Data provided »
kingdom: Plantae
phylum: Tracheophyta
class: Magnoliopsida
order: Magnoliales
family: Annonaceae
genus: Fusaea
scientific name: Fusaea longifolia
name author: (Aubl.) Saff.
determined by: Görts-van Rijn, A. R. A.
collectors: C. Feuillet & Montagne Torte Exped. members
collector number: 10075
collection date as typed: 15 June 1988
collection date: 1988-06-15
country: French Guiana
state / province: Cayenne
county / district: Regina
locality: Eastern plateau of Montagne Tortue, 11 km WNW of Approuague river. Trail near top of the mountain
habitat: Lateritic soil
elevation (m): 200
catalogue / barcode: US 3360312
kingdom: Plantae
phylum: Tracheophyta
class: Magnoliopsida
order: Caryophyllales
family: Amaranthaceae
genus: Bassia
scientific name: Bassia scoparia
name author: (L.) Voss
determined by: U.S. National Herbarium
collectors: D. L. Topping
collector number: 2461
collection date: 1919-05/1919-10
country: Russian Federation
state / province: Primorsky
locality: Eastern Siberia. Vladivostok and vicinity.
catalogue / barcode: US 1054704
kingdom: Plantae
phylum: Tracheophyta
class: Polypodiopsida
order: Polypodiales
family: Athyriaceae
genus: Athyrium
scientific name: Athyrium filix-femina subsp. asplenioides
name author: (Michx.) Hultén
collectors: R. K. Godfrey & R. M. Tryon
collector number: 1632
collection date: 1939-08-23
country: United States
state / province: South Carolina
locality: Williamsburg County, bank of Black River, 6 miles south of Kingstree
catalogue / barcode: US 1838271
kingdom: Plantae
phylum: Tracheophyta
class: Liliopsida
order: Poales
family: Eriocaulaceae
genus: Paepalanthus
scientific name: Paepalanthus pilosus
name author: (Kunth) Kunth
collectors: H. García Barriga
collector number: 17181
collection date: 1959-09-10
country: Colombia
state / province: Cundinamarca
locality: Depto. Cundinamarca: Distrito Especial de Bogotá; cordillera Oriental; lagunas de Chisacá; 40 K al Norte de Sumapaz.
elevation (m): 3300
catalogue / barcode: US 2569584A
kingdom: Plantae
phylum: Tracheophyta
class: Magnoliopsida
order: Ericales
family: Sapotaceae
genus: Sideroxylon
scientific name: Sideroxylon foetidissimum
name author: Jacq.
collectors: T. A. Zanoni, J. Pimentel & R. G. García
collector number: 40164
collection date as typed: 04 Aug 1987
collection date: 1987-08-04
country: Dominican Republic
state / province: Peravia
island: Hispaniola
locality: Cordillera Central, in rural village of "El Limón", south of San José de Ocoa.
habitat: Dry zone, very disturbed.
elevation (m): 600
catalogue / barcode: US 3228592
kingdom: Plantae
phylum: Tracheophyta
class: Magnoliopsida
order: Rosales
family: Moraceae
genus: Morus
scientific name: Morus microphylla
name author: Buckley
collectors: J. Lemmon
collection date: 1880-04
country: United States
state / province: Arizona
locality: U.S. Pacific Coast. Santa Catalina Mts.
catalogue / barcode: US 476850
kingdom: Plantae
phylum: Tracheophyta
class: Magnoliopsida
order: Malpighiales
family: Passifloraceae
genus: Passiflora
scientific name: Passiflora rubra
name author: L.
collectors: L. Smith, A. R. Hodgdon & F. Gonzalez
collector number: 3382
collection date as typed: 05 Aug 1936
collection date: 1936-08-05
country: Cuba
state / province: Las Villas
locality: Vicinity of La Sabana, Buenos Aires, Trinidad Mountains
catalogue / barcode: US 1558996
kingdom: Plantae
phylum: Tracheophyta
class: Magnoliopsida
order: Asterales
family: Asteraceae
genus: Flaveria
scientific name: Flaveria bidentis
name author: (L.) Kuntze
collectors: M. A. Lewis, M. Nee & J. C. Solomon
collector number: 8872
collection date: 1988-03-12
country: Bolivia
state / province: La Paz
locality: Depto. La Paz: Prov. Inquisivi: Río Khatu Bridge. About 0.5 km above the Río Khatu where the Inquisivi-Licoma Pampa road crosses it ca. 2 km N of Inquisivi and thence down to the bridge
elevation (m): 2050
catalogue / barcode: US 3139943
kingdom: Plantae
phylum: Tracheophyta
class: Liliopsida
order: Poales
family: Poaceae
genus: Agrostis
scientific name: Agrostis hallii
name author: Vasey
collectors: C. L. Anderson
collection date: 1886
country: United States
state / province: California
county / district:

What is expected » Starting with the first line of the records and going on through the line containing "state / province: Cundinamarca", write those lines out again, replacing "locality" with "place" and leaving everything else unchanged.

Solution to this exercise »
kingdom: Plantae
phylum: Tracheophyta
class: Magnoliopsida
order: Magnoliales
family: Annonaceae
genus: Fusaea
scientific name: Fusaea longifolia
name author: (Aubl.) Saff.
determined by: Görts-van Rijn, A. R. A.
collectors: C. Feuillet & Montagne Torte Exped. members
collector number: 10075
collection date as typed: 15 June 1988
collection date: 1988-06-15
country: French Guiana
state / province: Cayenne
county / district: Regina
place: Eastern plateau of Montagne Tortue, 11 km WNW of Approuague river. Trail near top of the mountain
habitat: Lateritic soil
elevation (m): 200
catalogue / barcode: US 3360312
kingdom: Plantae
phylum: Tracheophyta
class: Magnoliopsida
order: Caryophyllales
family: Amaranthaceae
genus: Bassia
scientific name: Bassia scoparia
name author: (L.) Voss
determined by: U.S. National Herbarium
collectors: D. L. Topping
collector number: 2461
collection date: 1919-05/1919-10
country: Russian Federation
state / province: Primorsky
place: Eastern Siberia. Vladivostok and vicinity.
catalogue / barcode: US 1054704
kingdom: Plantae
phylum: Tracheophyta
class: Polypodiopsida
order: Polypodiales
family: Athyriaceae
genus: Athyrium
scientific name: Athyrium filix-femina subsp. asplenioides
name author: (Michx.) Hultén
collectors: R. K. Godfrey & R. M. Tryon
collector number: 1632
collection date: 1939-08-23
country: United States
state / province: South Carolina
place: Williamsburg County, bank of Black River, 6 miles south of Kingstree
catalogue / barcode: US 1838271
kingdom: Plantae
phylum: Tracheophyta
class: Liliopsida
order: Poales
family: Eriocaulaceae
genus: Paepalanthus
scientific name: Paepalanthus pilosus
name author: (Kunth) Kunth
collectors: H. García Barriga
collector number: 17181
collection date: 1959-09-10
country: Colombia
state / province: Cundinamarca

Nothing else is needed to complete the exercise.